The political class, at least as Bell encounters it, has been lulled a bit by the lack of catastrophes. It forgets that Moody’s and Fitch could still downgrade the United States, and that Moody’s has been nice and transparent with its threat. One rating agency can’t do much to the reserve currency’s strength. Two could, though. That’s because there are an untold number of portfolios with requirements that require a certain amount of AAA bonds on the pile. Some of them will be forced to move the bonds if a majority of ratings agencies downgrades Treasuries.

Even when you consider that, we’re lucky. Some portfolios, including a lot of state pensions, require a certain rating level for most bonds they hold, but waive that requirement for Treasury bonds. That means the apocalypse could be put off even further, which is why the debt hawks are so worried. No crisis for Congress to panic about; no leverage for them to pass some combination of tax hikes and entitlement cuts.

That was exactly what S&P wanted, and it’s what Moody’s implies that it wants as it puts America’s bond rating on notice.
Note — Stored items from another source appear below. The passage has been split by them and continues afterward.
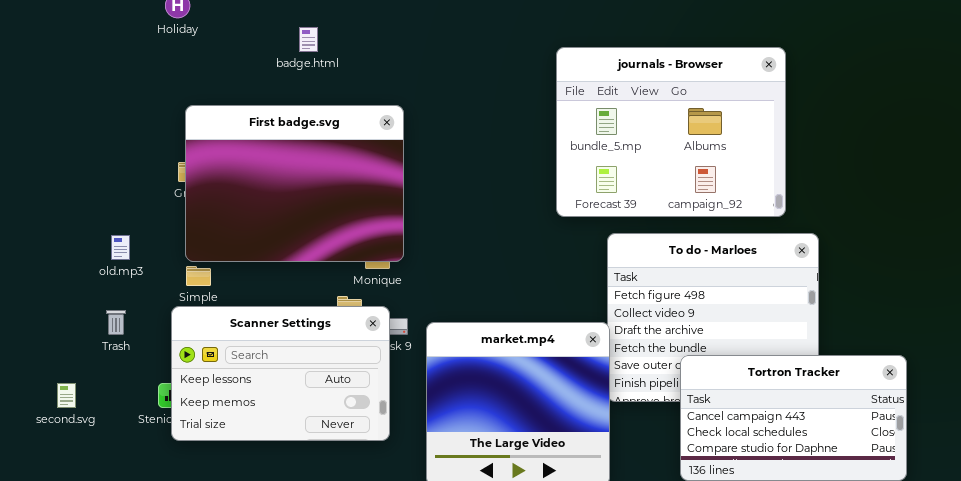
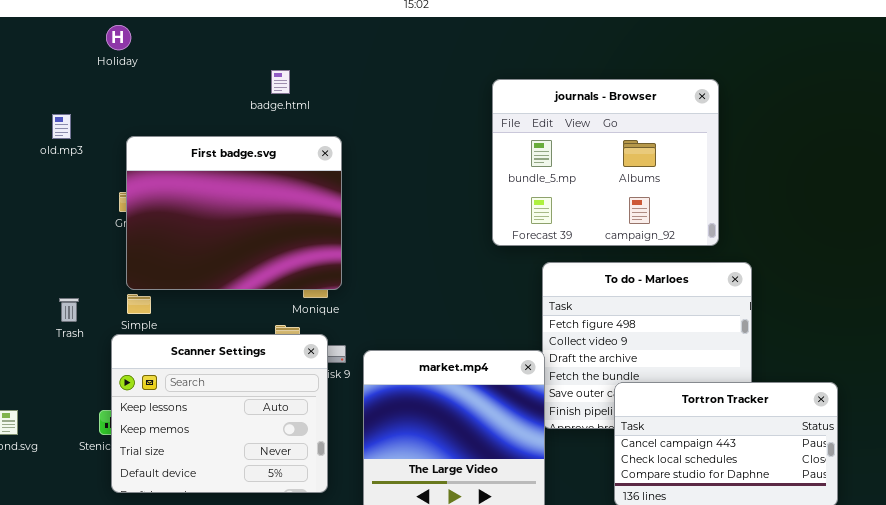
badge.html: [299,27,318,52] -> [271,70,290,94], moved
old.mp3: [111,235,130,260] -> [52,114,71,139], moved
Scanner Settings: [171,306,390,441] -> [111,334,328,493], resized
Trash: [106,310,126,335] -> [59,298,79,322], moved

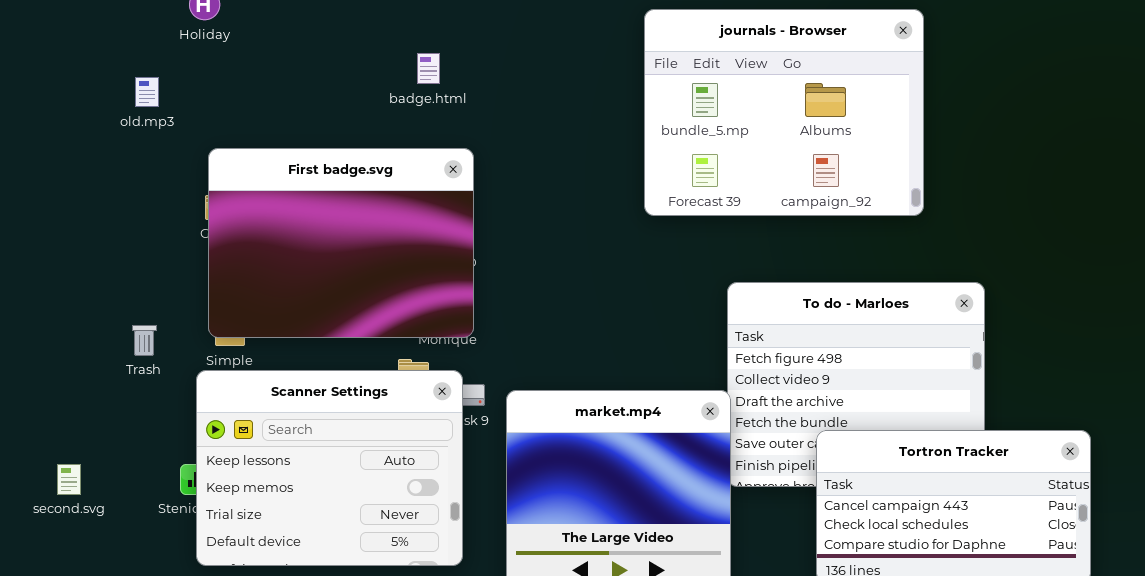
badge.html: [271,70,290,94] -> [417,53,440,84], moved
journals - Browser: [492,79,719,246] -> [644,9,924,216], moved
old.mp3: [52,114,71,139] -> [135,77,159,107], moved
First badge.svg: [126,136,342,290] -> [208,148,474,338], moved

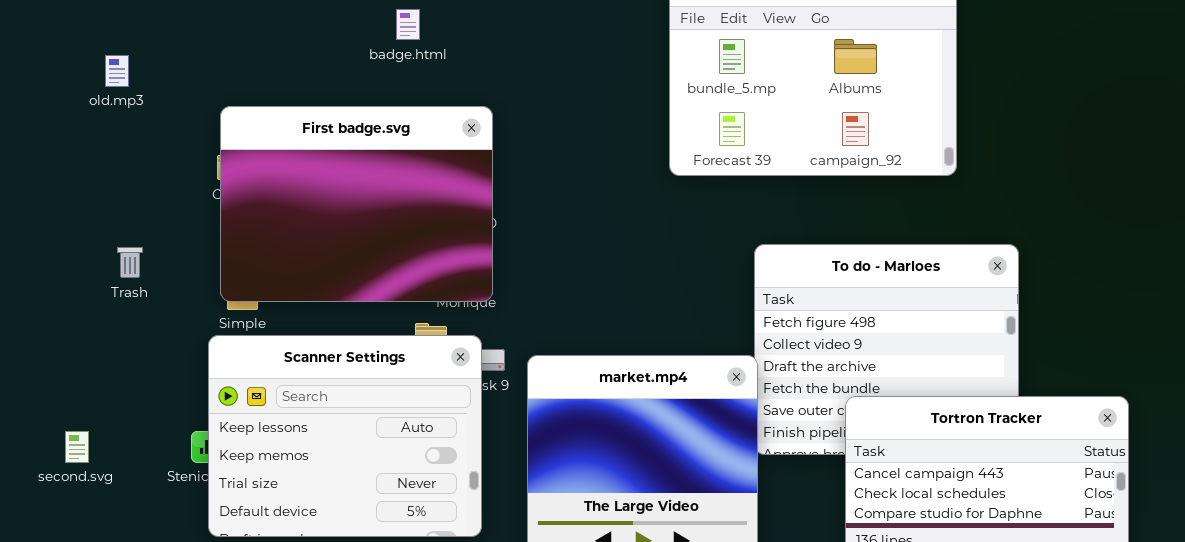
badge.html: [417,53,440,84] -> [396,9,420,40], moved
old.mp3: [135,77,159,107] -> [105,55,129,87], moved
Trash: [132,325,157,356] -> [117,247,143,278], moved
When Obama warned of a Mad Max nightmare world of higher interest rates and falling dollars, he was trying to gin up support for a “grand bargain.” He had the pundit class behind him, led by Tom Friedman and his Mary Poppins bag of mixed metaphors. The world was about to collapse! If we don’t go big, the sky comes tumbling down!

The sky stayed where it was, so Congress moved even further away from something “grand.” This week, Democrats floated the idea of a $3 trillion supercommittee package, a combo of tax hikes and Medicare cuts, and Majority Leader John Boehner kicked it out of bounds: “I do think it’s time for everyone to get serious about this.”

This is the problem for deficit hawks: Too many members of Congress are convinced that the Treasury and the president called wolf. They think they were misled by the hopscotching “deadlines” set by Treasury Secretary Tim Geithner, by which the government wouldn’t be able to pay bills. They don’t know what to make of how the downgrade happened, and all they got was another zinger for some American Crossroads campaign ads. That’s moved Republicans back to zero, unwilling to revisit the issue of tax hikes, and convinced that they can reverse any cuts to defense even if the supercommittee fails them and $500 billion of defense spending is sequestered. The defense industry can prove how a crisis will hurt its bottom line. The Treasury? S&P? Moody’s? Not anymore.